→ EXERCISE REQUIREMENTS:
Return the data below exactly, but only from the line containing "index dip: (414, 288)" through the line containing "pinky mcp: (491, 316)", with both of those lines included.

→ TASK MATERIAL:
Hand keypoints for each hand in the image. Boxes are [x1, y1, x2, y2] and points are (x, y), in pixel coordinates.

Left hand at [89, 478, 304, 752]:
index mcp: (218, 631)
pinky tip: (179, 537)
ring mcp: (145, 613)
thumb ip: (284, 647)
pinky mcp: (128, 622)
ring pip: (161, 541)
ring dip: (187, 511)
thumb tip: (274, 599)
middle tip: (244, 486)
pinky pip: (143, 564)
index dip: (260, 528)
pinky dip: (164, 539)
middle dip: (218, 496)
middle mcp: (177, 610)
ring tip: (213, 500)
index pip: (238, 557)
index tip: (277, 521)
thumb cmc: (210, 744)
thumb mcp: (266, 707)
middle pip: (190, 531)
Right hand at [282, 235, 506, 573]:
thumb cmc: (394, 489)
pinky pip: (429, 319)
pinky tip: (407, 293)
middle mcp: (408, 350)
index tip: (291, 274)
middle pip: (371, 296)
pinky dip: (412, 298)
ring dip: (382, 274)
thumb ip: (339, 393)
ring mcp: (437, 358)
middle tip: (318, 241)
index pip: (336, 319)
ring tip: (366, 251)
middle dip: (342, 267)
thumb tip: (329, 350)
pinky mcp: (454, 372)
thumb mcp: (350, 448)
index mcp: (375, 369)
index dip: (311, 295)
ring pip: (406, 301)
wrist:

--

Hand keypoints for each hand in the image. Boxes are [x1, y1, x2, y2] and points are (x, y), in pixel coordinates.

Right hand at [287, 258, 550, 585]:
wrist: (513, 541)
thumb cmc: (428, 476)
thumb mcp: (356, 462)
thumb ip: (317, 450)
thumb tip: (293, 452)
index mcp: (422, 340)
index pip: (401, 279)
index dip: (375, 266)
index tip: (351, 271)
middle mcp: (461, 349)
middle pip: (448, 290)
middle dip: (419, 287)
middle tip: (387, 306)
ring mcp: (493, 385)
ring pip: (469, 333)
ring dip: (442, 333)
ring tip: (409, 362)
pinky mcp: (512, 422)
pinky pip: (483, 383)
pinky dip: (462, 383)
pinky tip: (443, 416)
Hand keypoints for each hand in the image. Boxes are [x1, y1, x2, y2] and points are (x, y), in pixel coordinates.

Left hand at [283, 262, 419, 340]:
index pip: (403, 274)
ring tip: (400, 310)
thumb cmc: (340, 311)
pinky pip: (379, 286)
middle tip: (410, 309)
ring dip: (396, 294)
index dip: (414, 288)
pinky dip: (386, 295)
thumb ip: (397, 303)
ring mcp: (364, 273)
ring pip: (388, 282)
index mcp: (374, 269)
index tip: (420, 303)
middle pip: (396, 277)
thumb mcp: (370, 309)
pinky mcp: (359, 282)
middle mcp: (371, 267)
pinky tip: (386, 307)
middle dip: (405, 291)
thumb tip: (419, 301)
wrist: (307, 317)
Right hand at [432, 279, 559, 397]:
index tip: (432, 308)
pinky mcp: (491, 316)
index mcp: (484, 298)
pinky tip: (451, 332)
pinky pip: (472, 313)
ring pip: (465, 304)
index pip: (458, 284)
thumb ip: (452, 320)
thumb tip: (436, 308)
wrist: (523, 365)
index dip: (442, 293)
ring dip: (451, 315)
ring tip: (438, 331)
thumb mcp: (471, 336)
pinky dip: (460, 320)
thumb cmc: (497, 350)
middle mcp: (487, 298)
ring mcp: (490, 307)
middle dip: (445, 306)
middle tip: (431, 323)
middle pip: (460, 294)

→ RESULT:
index dip: (414, 288)
pinky dip: (386, 295)
thumb ip: (397, 303)
ring mcp: (364, 273)
ring pip: (388, 282)
index mcp: (374, 269)
index tip: (420, 303)
middle pip: (396, 277)
thumb mcp: (370, 309)
pinky mcp: (359, 282)
middle mcp: (371, 267)
pinky tip: (386, 307)
middle dip: (405, 291)
thumb tip: (419, 301)
wrist: (307, 317)
Right hand at [432, 279, 559, 397]:
index tip: (432, 308)
pinky mcp: (491, 316)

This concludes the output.